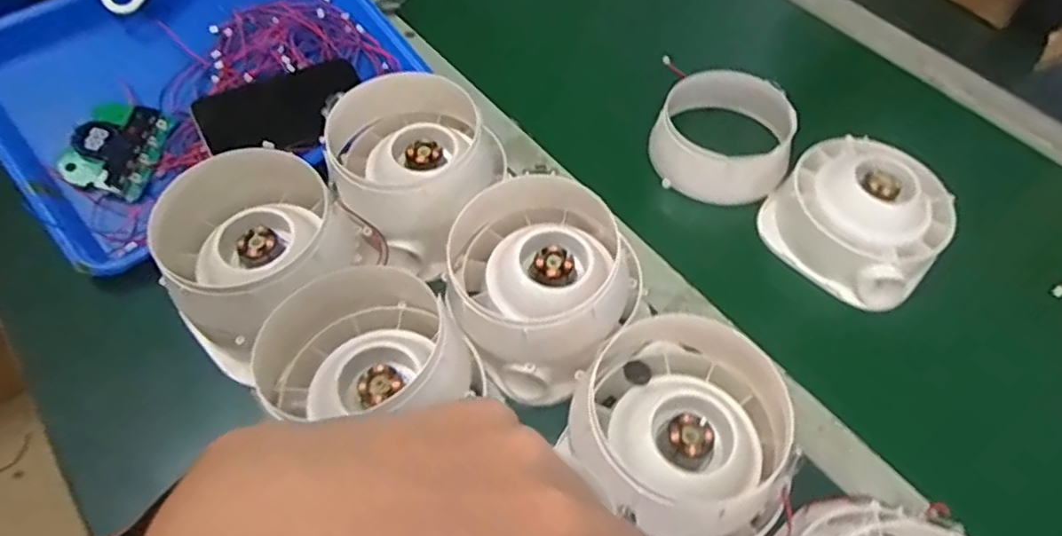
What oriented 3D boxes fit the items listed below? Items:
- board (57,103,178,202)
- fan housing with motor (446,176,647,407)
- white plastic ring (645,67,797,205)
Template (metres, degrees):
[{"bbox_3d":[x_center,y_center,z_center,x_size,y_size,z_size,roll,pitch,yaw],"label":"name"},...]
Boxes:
________________________________________
Problem description
Instructions for the listing above: set down every entry exactly and drop any image.

Solved problem
What oriented 3D boxes fit the items listed below? Items:
- board (57,103,178,202)
- fan housing with motor (446,176,647,407)
- white plastic ring (645,67,797,205)
Template (metres, degrees):
[{"bbox_3d":[x_center,y_center,z_center,x_size,y_size,z_size,roll,pitch,yaw],"label":"name"},...]
Boxes:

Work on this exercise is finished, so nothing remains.